For this, freshly isolated human PBMCs or a cultured U937 monocyte cell line were stimulated to proliferation with PHA or PMA, respectively, and incubated with physiological concentrations of sitosterol or sitostanol for 52 h. Conditions with similar amounts of cholesterol were used as a control condition. Changes in cytokine production were measured using ELISAs, antibody arrays and flow cytometry. Toll-like receptor (TLR)2 and TLR4 agonists and blockers were used to determine the role of TLRs. Finally, PBMCs isolated from TLR2−/− mice were used to confirm findings in the blocking experiments.

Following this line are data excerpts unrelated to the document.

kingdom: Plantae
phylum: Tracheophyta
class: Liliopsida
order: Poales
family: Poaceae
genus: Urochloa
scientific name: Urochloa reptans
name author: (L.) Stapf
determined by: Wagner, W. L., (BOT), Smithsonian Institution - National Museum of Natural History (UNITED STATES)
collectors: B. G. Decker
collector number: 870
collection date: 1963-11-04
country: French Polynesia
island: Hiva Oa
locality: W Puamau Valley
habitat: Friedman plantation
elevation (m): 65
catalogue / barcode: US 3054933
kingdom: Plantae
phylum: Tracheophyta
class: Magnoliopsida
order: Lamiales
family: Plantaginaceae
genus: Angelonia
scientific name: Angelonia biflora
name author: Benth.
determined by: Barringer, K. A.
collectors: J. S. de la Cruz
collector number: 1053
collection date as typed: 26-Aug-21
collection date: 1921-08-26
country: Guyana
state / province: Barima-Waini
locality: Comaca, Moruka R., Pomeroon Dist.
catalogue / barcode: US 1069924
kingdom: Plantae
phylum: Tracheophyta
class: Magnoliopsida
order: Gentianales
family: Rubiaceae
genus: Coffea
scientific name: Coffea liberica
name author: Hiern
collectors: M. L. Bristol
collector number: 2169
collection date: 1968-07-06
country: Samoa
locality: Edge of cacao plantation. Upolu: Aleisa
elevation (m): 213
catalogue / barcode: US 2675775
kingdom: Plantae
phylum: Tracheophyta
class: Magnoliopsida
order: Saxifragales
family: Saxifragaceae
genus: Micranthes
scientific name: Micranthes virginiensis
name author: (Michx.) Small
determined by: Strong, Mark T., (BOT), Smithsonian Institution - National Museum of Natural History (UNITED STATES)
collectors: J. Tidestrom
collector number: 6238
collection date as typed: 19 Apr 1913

Sitosterol as well as sitostanol increased the production of the TH1 cytokines IFNγ and IL-2 as compared to control and cholesterol conditions in PHA stimulated PBMCs, while no changes in the TH2 cytokines IL-10 or IL-4 were seen. The increase of IFNγ production was dose dependent. There were no detectable changes in the production of the U937 monocyte-derived cytokines IL-12 and IL-18. Blocking TLR2 blunted the increase in IFNγ production by sitosterol and sitostanol back to control levels, whereas TLR4 blocking did not have this effect. The role of TLR2 was confirmed by the absence of effects of plant sterols on cytokine production in PBMCs from TLR2 (−/−) as compared to wild-type mice.

In conclusion, sitosterol and sitostanol induce a TH1 shift in PBMCs in vitro. This effect was independent of cholesterol concentrations. Activation of TLR2 seems an essential step in the underlying pathway. Functional effects of this TH1 shift in humans await evaluation in future studies. If our findings can be extrapolated to the human in vivo situation, stimulating the TH1 response by plant sterols/stanols might be useful in conditions characterised by TH2 overactivation, which opens a complete new application field for these accepted functional food ingredients.